When a contractor has relationships with a vast network of specialists, however, that same situation changes dramatically. The roofer can tell the owner that through the course of working on the roof, he or she noticed an issue with caulking and brought in his concrete wall expert to take a look. The roof and control joint work are now rolled into one itemized invoice.

Instead of pointing out a problem and walking out the door, the all-in-one roofer spots the problem, finds his own expert, presents a solution, performs the necessary work, and doesn’t charge the extra rate associated with bringing in a separate contractor.

That same scenario could be applied to the doors, windows, paint, or any other part of the envelope. If an envelope anomaly is the result of a threefold combination of masonry, paint, and roofing issues, it could cost $10,000 to get three different contractors to fix the three different problems. If one contractor can source the work internally, however, the same job might be done for a fraction of that price.

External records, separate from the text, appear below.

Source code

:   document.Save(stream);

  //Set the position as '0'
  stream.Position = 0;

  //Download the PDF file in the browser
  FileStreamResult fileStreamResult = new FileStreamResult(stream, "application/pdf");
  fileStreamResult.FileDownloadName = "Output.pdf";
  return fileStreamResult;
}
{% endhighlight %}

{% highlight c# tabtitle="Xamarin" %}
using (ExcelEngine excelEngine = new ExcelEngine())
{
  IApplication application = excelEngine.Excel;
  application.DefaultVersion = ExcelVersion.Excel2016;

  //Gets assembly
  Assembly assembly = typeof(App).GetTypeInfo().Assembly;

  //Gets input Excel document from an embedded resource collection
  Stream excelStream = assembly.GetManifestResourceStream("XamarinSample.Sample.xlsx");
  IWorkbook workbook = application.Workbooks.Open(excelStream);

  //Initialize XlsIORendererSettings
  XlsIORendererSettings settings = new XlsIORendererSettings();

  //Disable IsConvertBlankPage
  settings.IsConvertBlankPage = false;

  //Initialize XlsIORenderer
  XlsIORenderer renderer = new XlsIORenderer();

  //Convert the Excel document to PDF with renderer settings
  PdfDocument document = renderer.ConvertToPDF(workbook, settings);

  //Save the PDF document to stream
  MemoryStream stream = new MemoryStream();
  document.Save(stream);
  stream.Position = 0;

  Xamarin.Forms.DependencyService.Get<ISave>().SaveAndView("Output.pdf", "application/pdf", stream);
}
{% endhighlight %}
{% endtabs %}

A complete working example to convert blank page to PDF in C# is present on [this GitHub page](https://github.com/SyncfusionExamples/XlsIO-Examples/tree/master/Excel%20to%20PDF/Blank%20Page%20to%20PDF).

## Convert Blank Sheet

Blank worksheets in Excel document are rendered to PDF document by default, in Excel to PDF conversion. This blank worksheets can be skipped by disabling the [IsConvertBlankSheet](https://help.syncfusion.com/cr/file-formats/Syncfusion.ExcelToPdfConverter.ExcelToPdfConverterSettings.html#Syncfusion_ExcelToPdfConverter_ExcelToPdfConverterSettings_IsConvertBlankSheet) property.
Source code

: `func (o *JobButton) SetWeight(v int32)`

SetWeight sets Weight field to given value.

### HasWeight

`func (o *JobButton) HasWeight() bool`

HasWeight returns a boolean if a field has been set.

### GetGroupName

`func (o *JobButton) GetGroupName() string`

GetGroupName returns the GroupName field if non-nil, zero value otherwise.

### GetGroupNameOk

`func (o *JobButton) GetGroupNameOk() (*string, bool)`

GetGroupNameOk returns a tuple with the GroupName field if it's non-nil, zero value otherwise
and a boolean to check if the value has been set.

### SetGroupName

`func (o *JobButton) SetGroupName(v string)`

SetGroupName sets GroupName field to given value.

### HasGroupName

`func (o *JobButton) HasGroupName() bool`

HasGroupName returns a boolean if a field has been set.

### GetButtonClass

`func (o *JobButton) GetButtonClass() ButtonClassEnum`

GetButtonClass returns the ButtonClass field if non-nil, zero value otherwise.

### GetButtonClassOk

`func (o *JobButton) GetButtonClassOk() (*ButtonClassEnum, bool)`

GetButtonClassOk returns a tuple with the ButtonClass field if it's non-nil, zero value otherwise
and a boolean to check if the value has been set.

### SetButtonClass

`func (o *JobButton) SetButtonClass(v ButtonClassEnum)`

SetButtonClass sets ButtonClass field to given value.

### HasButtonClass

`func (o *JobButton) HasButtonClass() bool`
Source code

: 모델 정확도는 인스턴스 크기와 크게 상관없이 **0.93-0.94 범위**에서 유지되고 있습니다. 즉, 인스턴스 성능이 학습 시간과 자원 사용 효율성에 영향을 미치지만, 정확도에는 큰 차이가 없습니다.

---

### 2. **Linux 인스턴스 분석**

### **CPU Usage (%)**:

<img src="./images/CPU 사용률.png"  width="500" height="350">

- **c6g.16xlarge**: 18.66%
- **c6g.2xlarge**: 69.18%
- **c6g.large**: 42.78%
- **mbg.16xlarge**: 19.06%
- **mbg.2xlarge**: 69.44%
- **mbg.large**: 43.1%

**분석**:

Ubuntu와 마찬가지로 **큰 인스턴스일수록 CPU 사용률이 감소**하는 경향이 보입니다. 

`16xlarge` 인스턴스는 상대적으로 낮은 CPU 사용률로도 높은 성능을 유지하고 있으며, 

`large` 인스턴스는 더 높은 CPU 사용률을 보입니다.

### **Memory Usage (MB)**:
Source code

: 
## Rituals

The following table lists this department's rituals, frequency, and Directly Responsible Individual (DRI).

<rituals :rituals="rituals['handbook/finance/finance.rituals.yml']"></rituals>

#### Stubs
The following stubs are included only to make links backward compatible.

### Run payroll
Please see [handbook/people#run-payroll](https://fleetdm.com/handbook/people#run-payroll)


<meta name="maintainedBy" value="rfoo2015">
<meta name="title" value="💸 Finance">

Great contractors earn stellar reputations over decades of consistent performance at a fair price—but the best contractors know many other specialists who can say the same thing about themselves and their own businesses. The most efficient and least expensive contractors are the ones who can leverage their relationships to identify issues outside of their areas of expertise, bring in their own specialists, present a solution, and fix the problem without pointing fingers and without putting building owners in a position where they’re required to pay to resolve every issue individually.